I have found that the best approach to this issue is a quick scroll through each contract coupled with keeping an “eye” out for these things:
- Multiple “import” statements that are not of a well-known library (OpenZeppelin)
- Total contract length, per-function length, per-function total code paths (if-else chains, for loops etc.), and per-function state mutability
- Naming notions (i.e. “Oracle”, “Staking”, “Pool”, “Strategy” etc.)
- ERC Standards (i.e. “ERC20”, “ERC721” etc.)
However, the above should not be used as an “automatic” indicator of a project’s complexity. As an example, a contract may be long in length, contain multiple execution paths but have no imports meaning that each function is self-sufficient.
This significantly reduces its auditing time compared to an equivalent contract that imports the interface of Balancer V1 for example, which is a more complex interaction to assess than one with Uniswap. The “import” statements should also be assessed in “complexity” based on the project’s difficulty in integration.
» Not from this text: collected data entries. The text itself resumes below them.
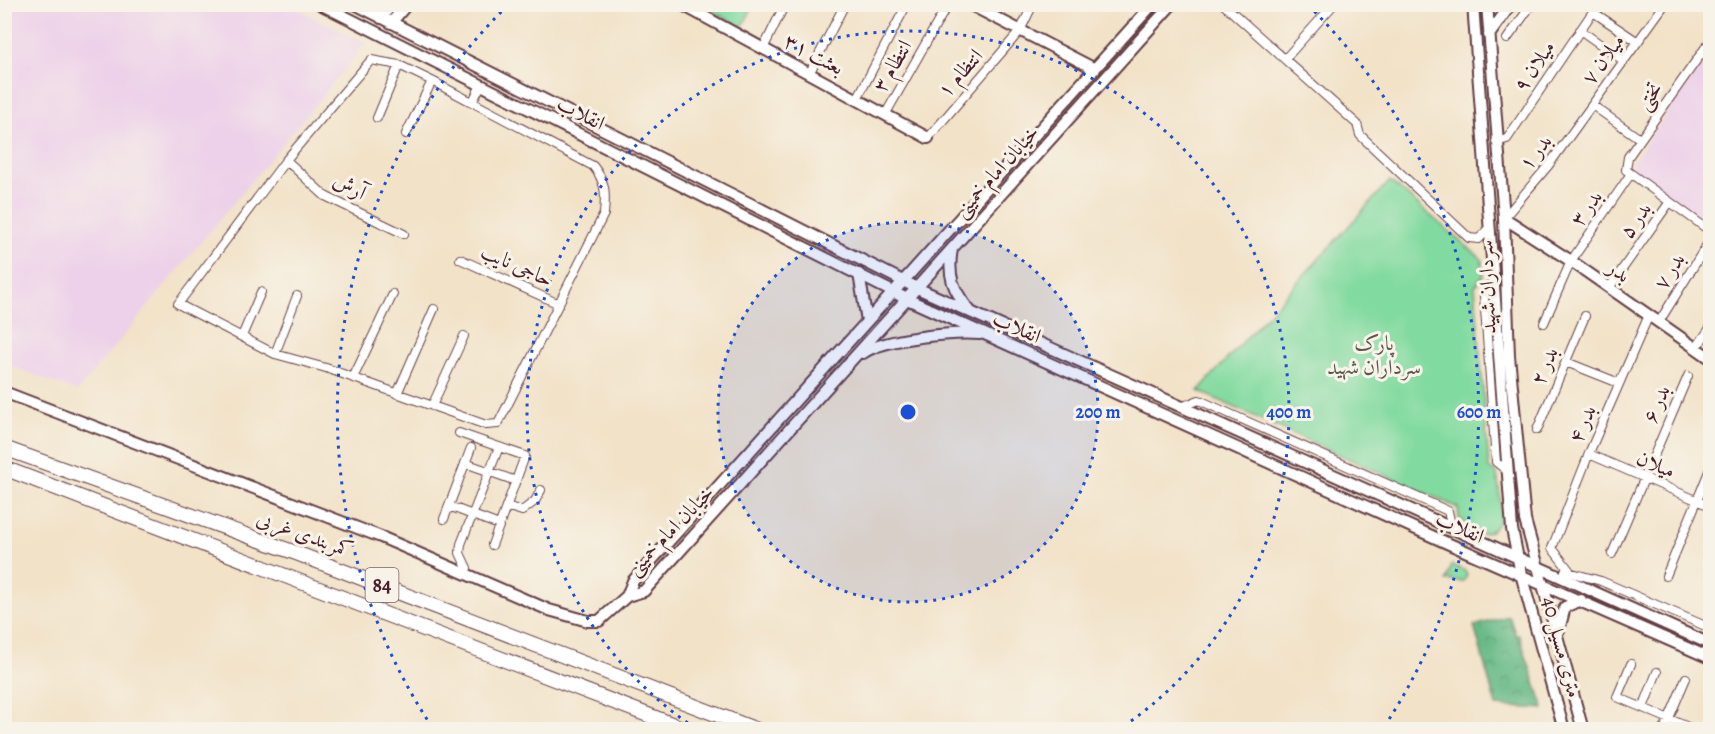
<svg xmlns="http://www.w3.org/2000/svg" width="1715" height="734" font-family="Alegreya,Amiri,serif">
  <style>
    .built { fill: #edd0e9 }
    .grass { fill: url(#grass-tufts); stroke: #667c65; stroke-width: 1.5 }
    .forest { fill: url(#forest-crowns); stroke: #596c58; stroke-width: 1.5 }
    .park { fill: #81da9f; stroke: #667c65; stroke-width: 1.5 }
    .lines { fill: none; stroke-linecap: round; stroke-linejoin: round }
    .street-casing { stroke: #633c43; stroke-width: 10 }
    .secondary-casing { stroke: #633c43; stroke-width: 14 }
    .highway-casing { stroke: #633c43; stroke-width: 16 }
    .street { stroke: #fff; stroke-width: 8 }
    .secondary { stroke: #fff; stroke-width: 10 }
    .highway { stroke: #fff; stroke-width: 14 }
    .ring { fill: none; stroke: #1d4ed8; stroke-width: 3; stroke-dasharray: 3 6 }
    .labels { text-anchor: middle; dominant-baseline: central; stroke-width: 6; stroke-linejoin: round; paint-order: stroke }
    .shield { fill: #f7f3e8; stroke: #7e5f64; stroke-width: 1.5 }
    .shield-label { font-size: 20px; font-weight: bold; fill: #4a1f2b }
    .street-label { font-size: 21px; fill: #4a1f2b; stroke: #f7f3e8 }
    .park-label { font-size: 21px; fill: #5a574e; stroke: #f7f3e8 }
    .centre { fill: #1d4ed8; stroke: #f7f3e8; stroke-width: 3 }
    .ring-label { font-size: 18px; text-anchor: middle; font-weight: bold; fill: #1d4ed8; stroke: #f7f3e8; stroke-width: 6; stroke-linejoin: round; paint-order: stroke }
  </style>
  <defs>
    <pattern id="grass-tufts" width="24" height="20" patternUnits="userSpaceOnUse" patternTransform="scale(1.5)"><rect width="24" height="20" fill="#81da9f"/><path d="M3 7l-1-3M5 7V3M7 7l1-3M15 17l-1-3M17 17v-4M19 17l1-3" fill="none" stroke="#71bb89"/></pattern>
    <pattern id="forest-crowns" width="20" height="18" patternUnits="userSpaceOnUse" patternTransform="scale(1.5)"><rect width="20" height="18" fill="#68ba86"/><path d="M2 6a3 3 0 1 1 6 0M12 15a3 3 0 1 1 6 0" fill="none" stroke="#58976e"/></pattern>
  </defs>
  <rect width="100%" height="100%" fill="#f7f3e8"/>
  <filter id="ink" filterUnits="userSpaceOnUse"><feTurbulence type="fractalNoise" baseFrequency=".0167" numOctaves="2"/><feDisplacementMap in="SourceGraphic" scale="12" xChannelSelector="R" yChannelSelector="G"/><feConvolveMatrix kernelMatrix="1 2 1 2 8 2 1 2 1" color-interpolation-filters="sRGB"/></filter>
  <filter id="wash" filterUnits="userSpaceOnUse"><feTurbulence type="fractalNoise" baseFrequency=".008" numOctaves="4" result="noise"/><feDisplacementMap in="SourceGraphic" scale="24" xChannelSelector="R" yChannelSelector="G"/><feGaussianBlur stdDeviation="1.35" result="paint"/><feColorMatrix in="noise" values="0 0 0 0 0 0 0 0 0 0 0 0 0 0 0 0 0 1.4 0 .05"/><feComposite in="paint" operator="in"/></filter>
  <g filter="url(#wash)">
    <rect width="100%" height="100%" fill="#f2e2c8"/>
    <path class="built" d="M5 4 289 5 366 43 77 392 5 364Z
      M1710 54V214L1703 219 1632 169 1631 164Z"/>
    <path class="grass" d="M1452 565 1464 570 1467 575 1464 581H1446Z"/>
    <path class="forest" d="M1509 616 1516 636 1519 635 1544 709 1496 706 1474 626Z"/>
    <path class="park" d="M715 5V4L754 5 742 27 712 11Z
      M1390 181 1482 259 1483 276 1475 286 1489 468 1497 474C1499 495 1511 532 1479 534L1459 518 1458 508 1454 506 1198 391Z"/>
  </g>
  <g filter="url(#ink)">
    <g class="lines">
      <defs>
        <path id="street" d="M1223 4 1357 124 1360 135 1469 238 1479 239 1489 228
          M1593 12 1638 42
          M1580 30 1624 61
          M1507 39 1532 4
          M1710 41 1628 157 1626 170 1710 231
          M763 49 785 4
          M1285 59 1334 4
          M371 60 399 65 432 81 593 166C606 182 606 193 604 214L498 424 486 425 326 368 275 354 178 304 286 160Z
          M809 74 845 4
          M857 99 907 4
          M473 101 481 85
          M1592 105 1640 139
          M885 115 948 4
          M377 118 399 65
          M406 134 432 81
          M928 138 1020 31 1033 4
          M1496 142 1507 139 1598 4
          M286 160 325 196 404 234
          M1504 218 1548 166 1665 4
          M460 259 559 304
          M1494 286 1484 295 1496 462 1507 471
          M1609 288 1669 203
          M1659 322 1710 240
          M1544 323 1571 261 1630 175
          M242 336 261 292
          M1696 348 1710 328
          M275 354 297 296
          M1566 362 1619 383
          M353 378 393 294
          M397 394 434 309
          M432 406 464 336
          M1181 407 1199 400 1448 511 1452 529
          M1537 430 1585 316
          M459 433 525 456 492 545
          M1589 454 1710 506
          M465 463 516 481
          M449 506 499 525
          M506 506 522 511 535 501 541 490
          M444 519 471 448
          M1612 554 1688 376
          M467 568 460 553 461 544 499 447
          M1569 570 1552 548 1590 451 1649 315
          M1565 571 1601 581 1710 628
          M1666 576 1710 469
          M1631 664 1617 697 1688 727
          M1643 708 1657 672
          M1664 730 1686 678"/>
        <path id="secondary" d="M320 4 907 299 1447 543 1710 658
          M355 4 917 288 1710 644
          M681 4 928 138
          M969 4 1095 69
          M1473 4 1512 529 1521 574 1564 730
          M1487 4 1504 218 1509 356 1525 520 1583 730
          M381 18 392 4
          M391 23 407 4
          M1489 35 1511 4
          M1504 218 1571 261 1710 358
          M952 249C947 276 953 290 970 311
          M859 274 867 321
          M863 353C885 338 953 332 980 334
          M4 392 381 537 549 610 588 621H599L627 596 633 581 1153 4
          M627 596 644 591 1172 4
          M1559 630 1565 607 1581 600"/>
        <path id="highway" d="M4 448 296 553 757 730
          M4 468 687 730"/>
      </defs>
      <use href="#street" class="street-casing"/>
      <use href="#secondary" class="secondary-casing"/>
      <use href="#highway" class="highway-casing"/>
      <use href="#street" class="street"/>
      <use href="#secondary" class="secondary"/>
      <use href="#highway" class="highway"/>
    </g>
  </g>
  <circle cx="908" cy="412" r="190" fill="#1d4ed8" fill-opacity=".12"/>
  <g class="ring">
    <circle cx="908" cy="412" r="190"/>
    <path d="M695 728A381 381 0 1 1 1121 728"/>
    <path d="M432 727A571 571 0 0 1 508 5M1308 5A571 571 0 0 1 1384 727"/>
  </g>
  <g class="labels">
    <rect class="shield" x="365.5" y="568" width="33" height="34" rx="4.5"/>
    <g class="shield-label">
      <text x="382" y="585">84</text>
    </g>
    <g class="street-label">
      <text transform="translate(814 54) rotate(28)">بعثت ۳۱</text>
      <text transform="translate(1603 59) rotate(-54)">میلان ۷</text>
      <text transform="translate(892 66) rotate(-60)">انتظام ۳</text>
      <text transform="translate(1534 66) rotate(-56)">میلان ۹</text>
      <text transform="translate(960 73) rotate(-49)">انتظام ۱</text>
      <text transform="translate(1649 96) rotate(-55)">تختی</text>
      <text transform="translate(581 113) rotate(27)">انقلاب</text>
      <text transform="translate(1535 152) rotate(-52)">بدر ۱</text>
      <text transform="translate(996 171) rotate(-48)">خیابان امام خمینی</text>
      <text transform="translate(350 186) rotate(29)">آرش</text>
      <text transform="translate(1586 208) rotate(-55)">بدر ۳</text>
      <text transform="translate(1635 220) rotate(-55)">بدر ۵</text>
      <text transform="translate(517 265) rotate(24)">حاجی نایب</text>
      <text transform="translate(1619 271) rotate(35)">بدر</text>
      <text transform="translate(1669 271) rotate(-58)">بدر ۷</text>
      <text transform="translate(1487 287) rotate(-92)">سرداران شهید</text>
      <text transform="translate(1017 327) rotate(24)">انقلاب</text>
      <text transform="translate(1544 366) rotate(-67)">بدر ۲</text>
      <text transform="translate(1656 404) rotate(-67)">بدر ۶</text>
      <text transform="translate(1582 424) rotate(-67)">بدر ۴</text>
      <text transform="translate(1656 464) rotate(23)">میلان</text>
      <text transform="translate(1460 527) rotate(24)">انقلاب</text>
      <text transform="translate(670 530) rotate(-46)">خیابان امام خمینی</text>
      <text transform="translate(305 534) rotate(20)">کمربندی غربی</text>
      <text transform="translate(1562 647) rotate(75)">40 متری مسیل</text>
    </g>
    <g class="park-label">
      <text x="1374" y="343">پارک<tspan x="1374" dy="24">سرداران شهید</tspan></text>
    </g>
  </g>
  <circle cx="908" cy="412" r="9" class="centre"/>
  <g class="ring-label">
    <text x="1098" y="418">200 m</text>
    <text x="1289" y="418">400 m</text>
    <text x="1479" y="418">600 m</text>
  </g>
  <rect width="1715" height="734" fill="none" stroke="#f7f3e8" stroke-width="24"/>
</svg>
As an example, integrating with the 0x protocol is more complex than integrating with SushiSwap and Compound is easier to integrate with than Aave. Generally, each DeFi “block” brings its own complexity level to the project that is being audited.
Documentation & Test Coverage
Although some may disagree, this particular aspect of a project’s code is not that definitive in my day-to-day workflow. A project rarely moves beyond the above stage during the scoping process as scrolling through the code will tend to give a good level of confidence in quotes.
Nonetheless, there have been cases whereby a very complex and innovative project has come to request an assessment. If the complexity assessed by the previous step is significant, a sensible next step is to review whether the project has sufficient documentation as well as test coverage.
Good coding practices usually guarantee code that is self-evident, such as good use of naming conventions & in-line documentation, although there are cases where people prefer to use illegible naming conventions in favor of code inimitability accompanied by extensive off-code documentation, such as MakerDAO.
Additionally, investigating test coverage is much better conducted during the actual audit of the project as it can identify pain points that have not been thoroughly tested yet and may contain logic bugs.
Conclusion
Assessing a project’s audit scope necessitates multiple aspects that should be considered to form a well-informed estimate. In my personal methodology, I have attempted to optimize the time it takes to form such an estimate by approaching a project with a set of mental guidelines applied to the code of the project.
Even so, audit scopes cannot be considered equivalent across multiple auditors given that each security engineer has a different level of skill. The purpose of the methodology described in this article is to synchronize the “factor” by which the estimates change between each security engineer and thus ensure a more “consistent” output which should eventually become consistent across engineers as their experience matures.